世の中、至る処に飲食店あり。飲食店の数も知れず、そのメニューの数もまた知れない。
小樽にも数多くの飲食店あり。数多くのメニューが存在する。各店で備えられたメニューを見て、客は自分の好みと食欲に合わせ、その日のメニューを選ぶ。メニューこそその店の顔を浮き上がらせ、店と客を繋ぐ接点である。
世の中、数々の工夫を凝らしたメニューがある。パリのトゥール・ダルジャンの銀箔の大判メニューも素晴らしいが、小樽の静屋通りにある日本蕎麦店「籔半」の小冊子のメニューには、これに劣らぬ滋味が溢れている。

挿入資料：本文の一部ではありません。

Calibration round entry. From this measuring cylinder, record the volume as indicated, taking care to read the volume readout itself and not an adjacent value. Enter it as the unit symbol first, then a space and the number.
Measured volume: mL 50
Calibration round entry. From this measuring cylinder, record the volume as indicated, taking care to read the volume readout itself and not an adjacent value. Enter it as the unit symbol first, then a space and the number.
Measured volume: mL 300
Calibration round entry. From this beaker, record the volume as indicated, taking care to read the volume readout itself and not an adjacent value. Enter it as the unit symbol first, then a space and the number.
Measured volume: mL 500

全96頁の小冊子メニュー「やぶはん おしながき」は、表紙に、夏目漱石の「吾輩は猫である」の蕎麦に関する一節が載せられている。店が提供するメニュー部分だけでも49頁に及ぶ。
「あられそば:馥郁たる江戸の香り。あおやぎ貝の貝柱(小柱)と蕎麦。海と山の幸が丼の中に織りなす、淡泊にして豊潤なる味のハーモニー。小柱は熱いそばとツユに沈めて食べますと旨味とコクがツユに溶け出ます」と記され、思わず生ツバが出る。それぞれの品に付けられた説明文も面白い。

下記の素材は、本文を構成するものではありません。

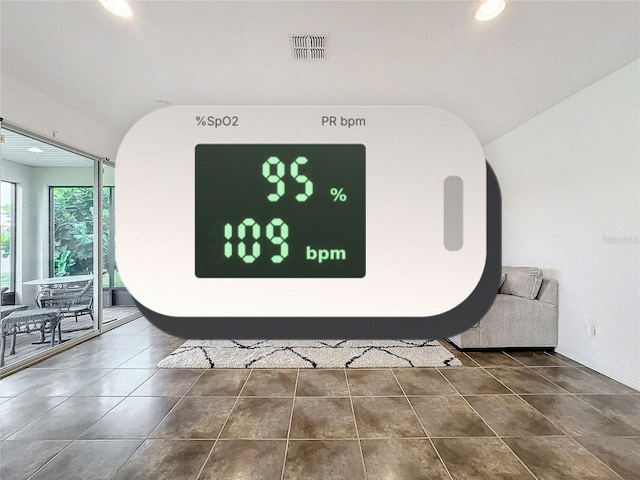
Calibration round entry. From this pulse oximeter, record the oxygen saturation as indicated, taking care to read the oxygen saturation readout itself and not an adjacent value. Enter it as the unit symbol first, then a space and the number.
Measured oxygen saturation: % 95
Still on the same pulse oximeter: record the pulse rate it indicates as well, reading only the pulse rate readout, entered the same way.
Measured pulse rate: bpm 109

そばの蘊蓄(うんちく)を語る「蕎麦屋とわずがたり」、「そばやで一ぱい」、「てんぬきたべたか」等の読物や、「おいしい生蕎麦の茹がき方」という実用物もある。趣のある同店の建物の由来を記す「蕎麦屋籔半物語」までと、内容も豊富な冊子となっている。
同店では、汚れたり使えなくなった「おしながき」の改訂版の製作をかねてより進めていたが、この2月にようやく完成した。新たな「おしながき」が、2月からテーブルに備えられた。客の中から、このメニューを譲ってとの要望もあるが、同店では、数に限りがあり「ご遠慮願っている」とのこと。
店主の小川原格さんは、小樽運河保存運動や小樽雪あかりの路などで活躍、小樽の名を高めている。パソコンでは、愛用のMac(マック)党として知られ、このメニューの中にも、製作に使用した数々の愛用Macの1頁も加えられている。
「たかがメニュー されどメニュー」の世界がここには広がっている。